Secondly, as noted earlier, von Maltzahn in the Chronology (5, 102) accepts the argument for a later dating of “The Garden”, referring in particular to the reference in the Latin version of the poem, “Hortus” translated by Smith (Poems 162) as “Jupiter, neglecting his wife, is dying about an aged oak.” Von Maltzahn sees this as a reference to the aging Charles II. Both Charles I and Charles II were often characterised as oaks throughout their reigns. Von Maltzahn’s argument is attractive. Taken at face value (admittedly dangerous), and without entering into the argument over whether Marvell drafted “Hortus” or “The Garden” first, the allusion could also be interpreted as a development of the Ovidian themes of the poem. Ovid certainly dominates the lines immediately preceding and following the reference, in the form of gods who have known so many nymphs in the course of the Metamorphoses and, inevitably, Daphne and Syrinx. The reference to Jupiter dying beside an old oak, neglecting his wife, could as well apply to Charles I following the royalist defeat in 1648 as to Charles II. This would fit with Lovelace’s treatment of the Charles I as the “Royal Oak” in “Aramantha,” probably written in 1648. On the other hand, it is hard to see why Henrietta Maria as Juno in the next line would be grieving for “another rival,” unless the Crown and Britain are seen as the rivals that keep her in France, apart from her husband.

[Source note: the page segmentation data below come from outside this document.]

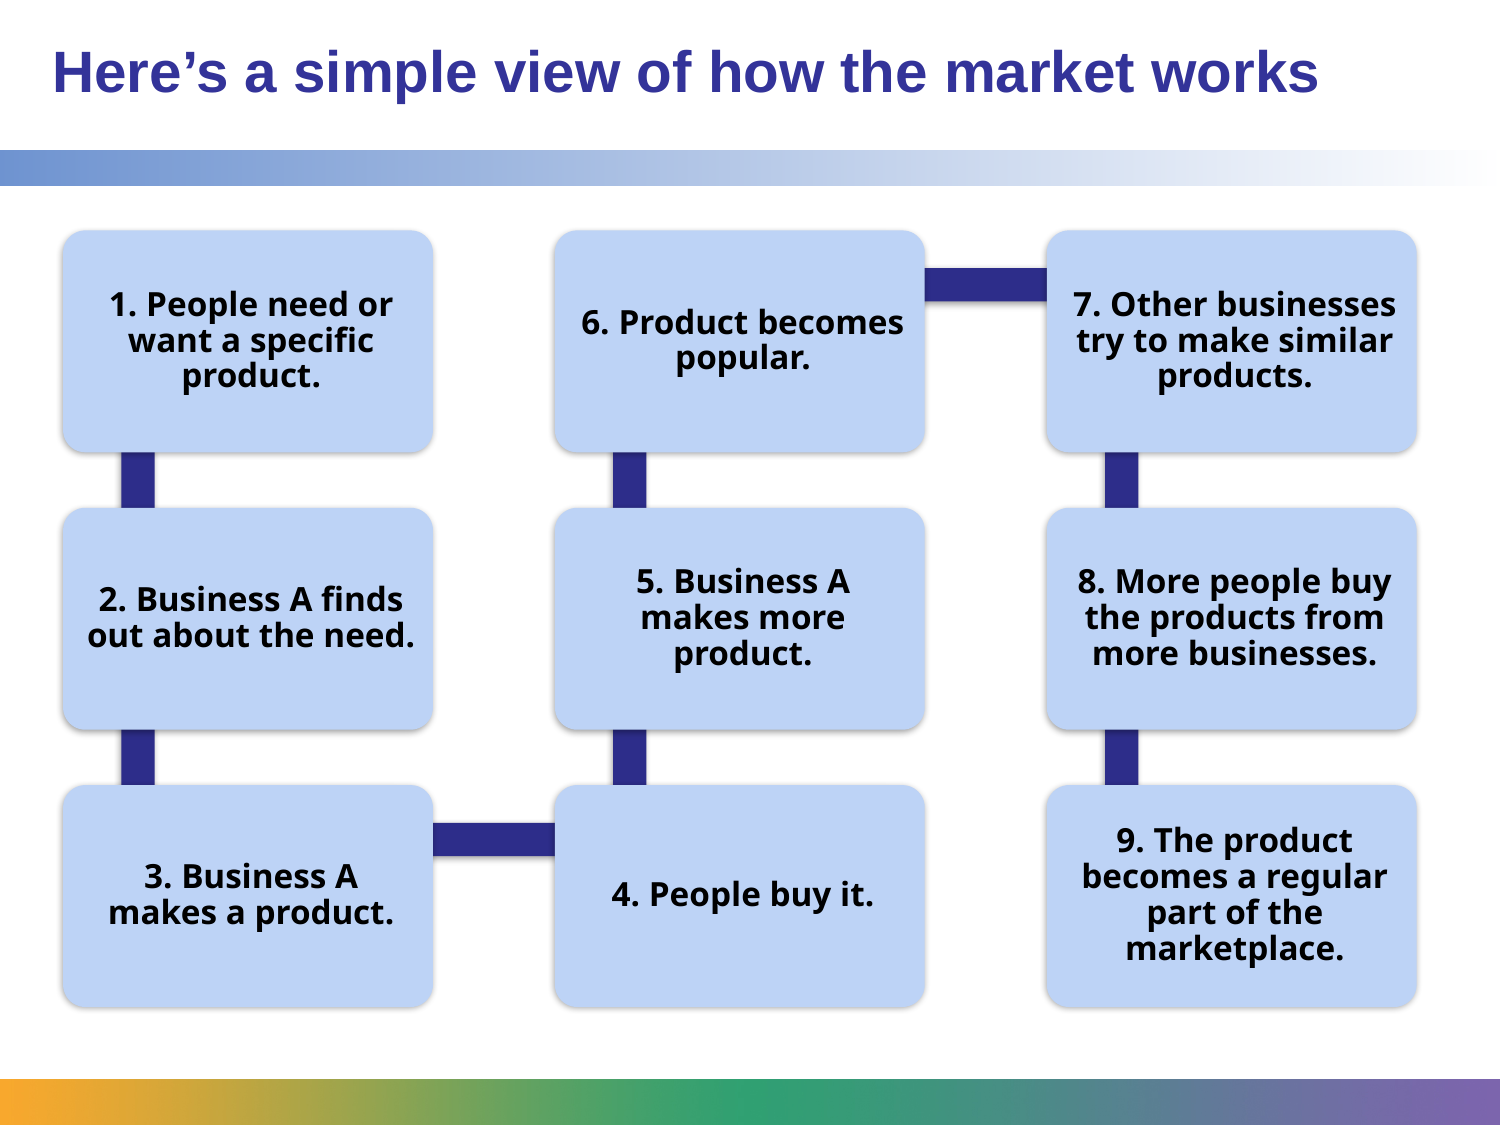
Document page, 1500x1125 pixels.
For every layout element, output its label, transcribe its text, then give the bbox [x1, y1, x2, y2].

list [62, 224, 1418, 1013]
picture [0, 1079, 1500, 1125]
title Here’s a simple view of how the market works [37, 0, 1500, 138]
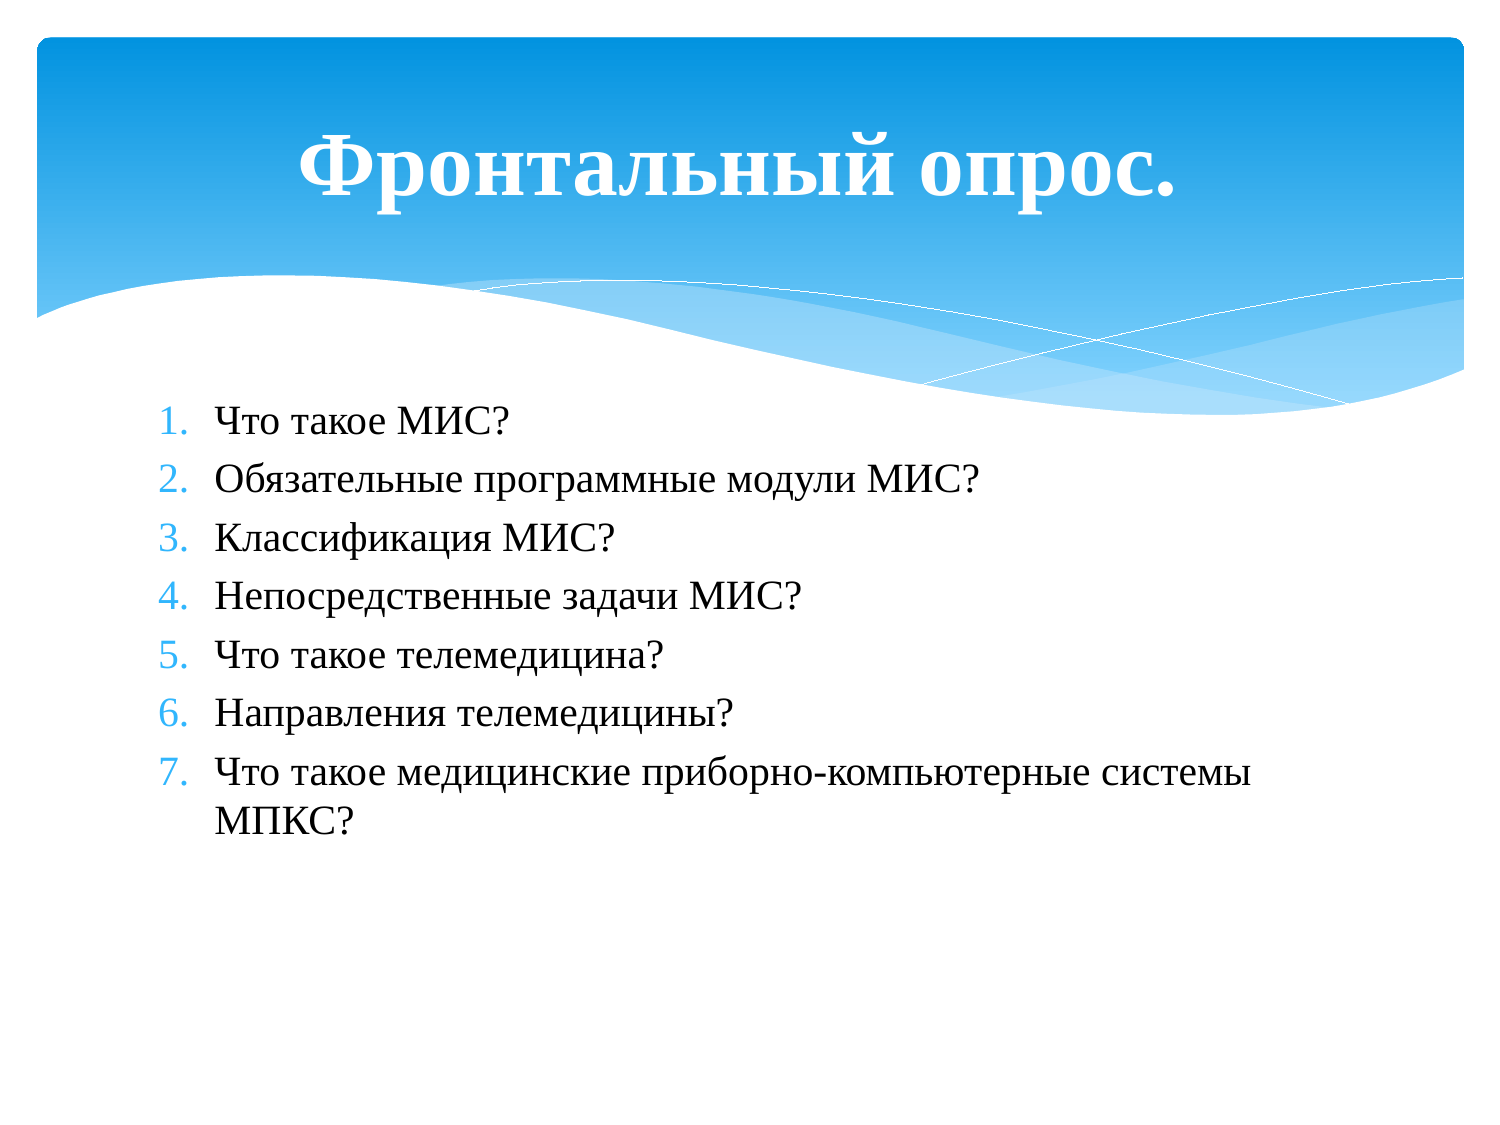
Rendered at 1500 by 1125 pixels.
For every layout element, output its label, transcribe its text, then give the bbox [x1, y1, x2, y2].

list Что такое МИС? Обязательные программные модули МИС? Классификация МИС? Непосредственные задачи МИС? Что такое телемедицина? Направления телемедицины? Что такое медицинские приборно-компьютерные системы МПКС? [143, 385, 1359, 1005]
title Фронтальный опрос. [75, 55, 1425, 261]
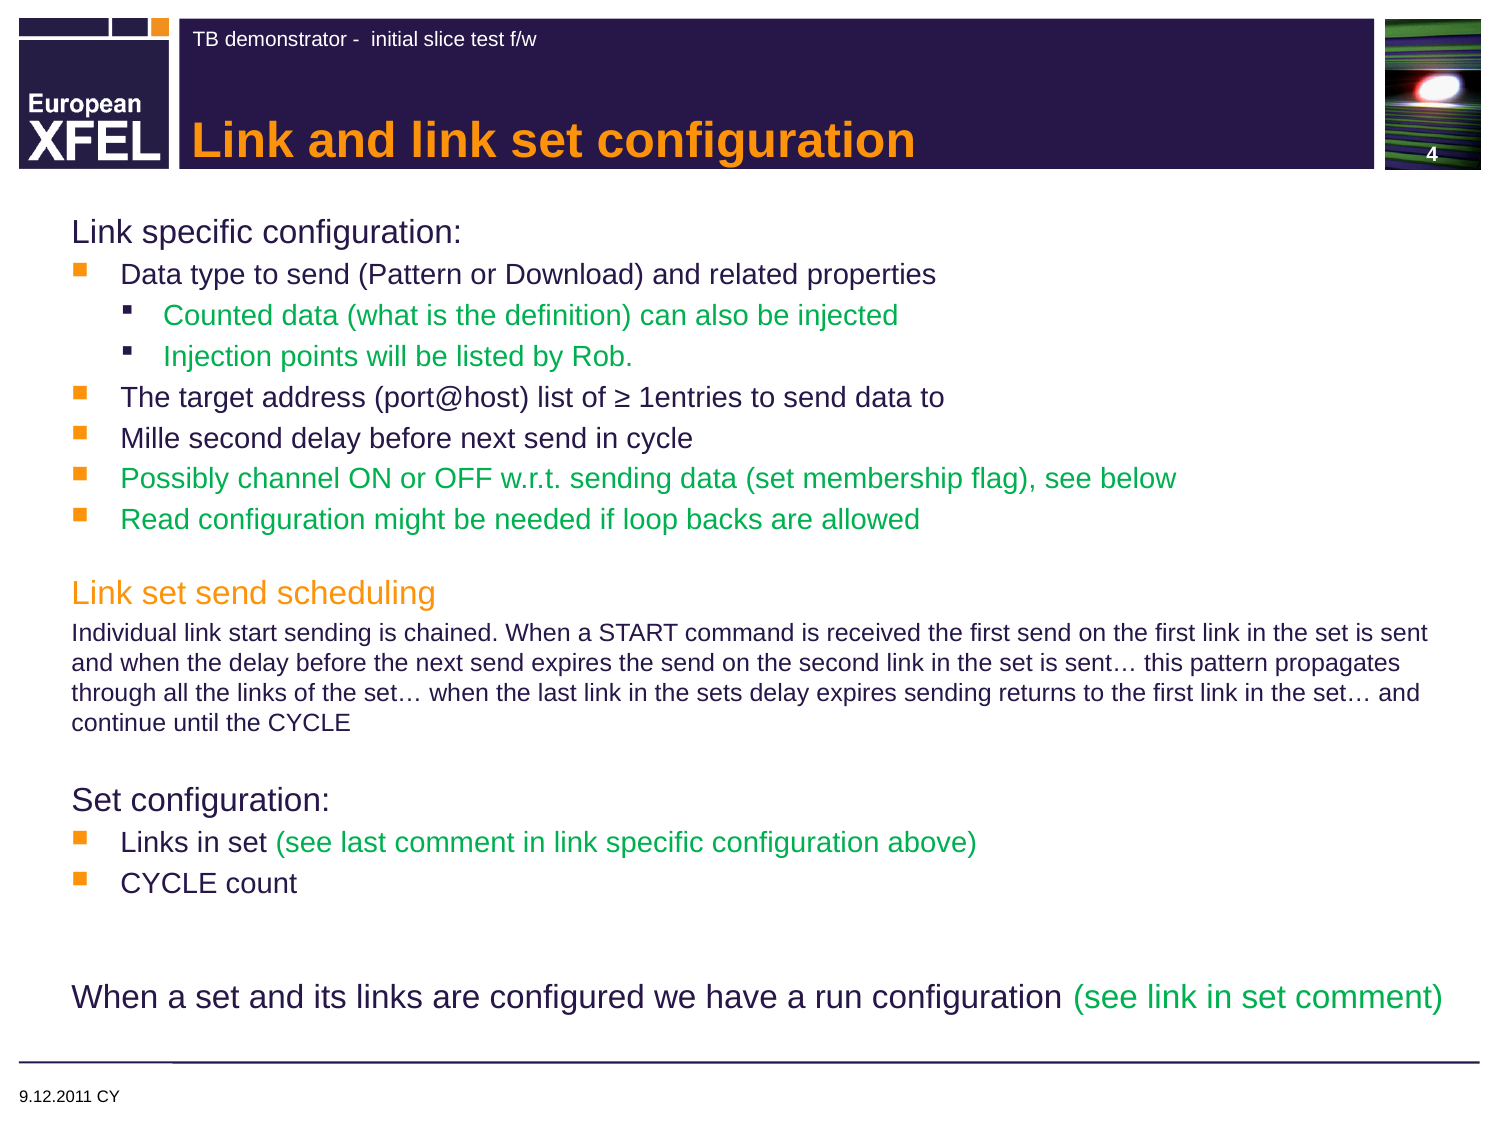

Which came first, the chicken or the egg, Marvell’s “The Garden” or Philips and Cowley’s later works? Or were all three relying on the body of retirement writing of the early Caroline years and the Interregnum? In my view, the evidence outlined here supporting a pre-Restoration dating for Marvell’s “The Garden” is strong. Pritchard’s arguments in relation to the references in poems by Philips and Cowley do not take sufficient account of the dominance of the literature of retirement of the Civil War years and the Interregnum. This may be due to the lack of interest in royalist writing at the time he wrote. Perhaps Marvell drafted the poem in retirement with Fairfax at Nunappleton as a compliment to his patron, returning to it in retirement at Wooburn, when Cowley’s Essays, written while Cowley in turn was in retirement, could have been relatively fresh in his mind. Unless new evidence is uncovered, we may never know.
[Note: This article is a revised version of a paper presented at a meeting of the Andrew Marvell Society at the South-Central Renaissance Conference, Corpus Christi, TX, March 18-20, 2010. I would like to thank my audience and co-presenters for their suggestions.]